Secara keseluruhan, fraksi kasus asma anak yang terkait dengan NO2 menurun dari 20 persen pada tahun 2000 menjadi 16 persen pada tahun 2019. Kabar baik tersebut berarti bahwa udara yang lebih bersih di Eropa dan sebagian AS telah menghasilkan manfaat kesehatan yang besar bagi anak-anak, terutama mereka yang tinggal di lingkungan dekat jalan raya yang sibuk dan lokasi industri.
”Mengurangi transportasi bertenaga bahan bakar fosil dapat membantu anak-anak dan orang dewasa bernapas lebih mudah dan dapat membayar dividen kesehatan yang besar, seperti lebih sedikit kasus asma pediatrik dan kematian berlebih,” kata Anenberg.
Pada saat yang sama, upaya tersebut juga bisa berkontribusi dalam pengurangan emisi gas rumah kaca.
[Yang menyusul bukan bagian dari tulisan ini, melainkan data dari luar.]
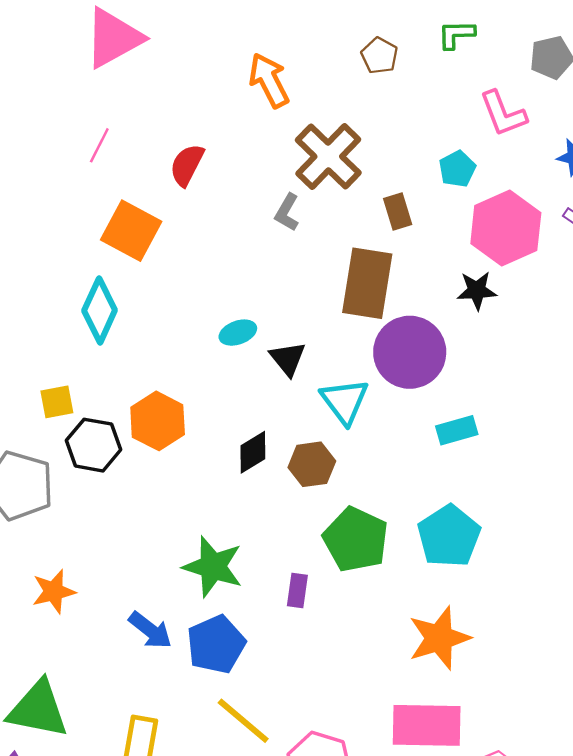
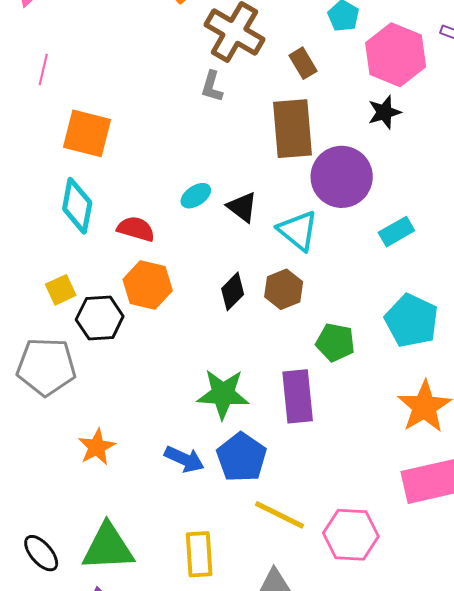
red semicircle: (187, 165) -> (136, 229), moved, turned 93
green pentagon: (356, 539) -> (335, 342), size x0.7
purple rectangle: (297, 591) -> (298, 396), size x1.8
Ini terkait mitigasi perubahan iklim untuk mengerem laju penghangatan global.
Konsentrasi di Indonesia
Studi kedua oleh Southerland menemukan bahwa rata-rata konsentrasi PM 2,5 di kota-kota secara global pada tahun 2019 adalah 35 mikro gram per meter kubik. Artinya, lebih dari tiga kali lipat dari pedoman WHO 2005 untuk rata-rata tahunan PM 2,5 sebesar 10 mikro gram per meter kubik atau tujuh kali lipat dari pedoman WHO 2021 sebesar 5 mikro gram per meter kubik. Hal ini menyebabkan terjadinya 45 hingga 77 kematian prematur kematian per 100.000 orang.
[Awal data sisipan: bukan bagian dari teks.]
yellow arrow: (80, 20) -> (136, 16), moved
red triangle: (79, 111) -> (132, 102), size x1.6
Jika ditotal, sekitar 1,8 juta kematian berlebih dapat dikaitkan dengan polusi udara perkotaan pada tahun 2019 saja. Studi pemodelan ini menunjukkan bahwa 86 persen orang dewasa dan anak-anak yang tinggal di kota-kota di seluruh dunia terpapar pada tingkat partikel halus yang melebihi pedoman yang ditetapkan oleh WHO.
Para peneliti George Washington University ini juga membuat blog khusus yang menampilkan konsentrasi partikel PM 2,5 dan NO2 di berbagai kota di dunia, yang bisa diakses daring. Data menunjukkan, konsentrasi PM 2,5 di beberapa wilayah di Indonesia juga di atas ambang WHO. Misalnya, PM 2,5 di Jakarta pada 2019 mencapai 68,17 mikro gram per meter kubik, jauh lebih tinggi dari rata-rata perkotaan global dan standar WHO.
Pedoman Kualitas Udara Global (Air Quality Guidelines/AQGs) WHO ini merevisi pedoman tahun 2015. Dalam pedoman ini, tingkat polutan udara utama yang beberapa di antaranya juga berkontribusi terhadap perubahan iklim, dikurangi secara signifikan 2015 untuk melindungi kesehatan populasi.
”Hampir semua orang di seluruh dunia terpapar polusi udara dengan tingkat yang tidak sehat,” kata Direktur Jendral WHO Tedros Adhanom Ghebreyesus, saat merilis pedoman baru ini pada 22 September 2021.
Menurut dia, menghirup udara kotor meningkatkan risiko penyakit pernapasan, seperti pneumonia, asma, dan meningkatkan risiko Covid-19 yang parah. Paparan polusi udara dinilai beban penyakitnya setara dengan merokok dan makan tidak sehat.
Sebelumnya, pada 16 September 2021, Majelis Hakim Pengadilan Negeri Jakarta Pusat memutuskan bahwa tujuh pejabat negara, termasuk Presiden Republik Indonesia, Kementerian Kesehatan, Kementerian Lingkungan Hidup dan Kehutanan, Gubernur DKI Jakarta, Gubernur Banten, dan Gubernur Jawa Barat bersalah atas pencemaran udara di ibu kota Jakarta. Para pejabat ini diminta memperbaiki kualitas udara di Jakarta guna melindungi kesehatan masyarakat.
Temuan WHO juga menunjukkan adanya bukti bagaimana polusi udara memengaruhi berbagai aspek kesehatan. Paparan polusi udara diperkirakan menyebabkan tujuh juta kematian dini per tahun. Untuk alasan itu, WHO memperingatkan bahwa melebihi tingkat pedoman kualitas udara yang baru bakal meningkatkan risiko yang signifikan terhadap kesehatan publik. Sebaliknya, mematuhinya dapat menyelamatkan jutaan nyawa.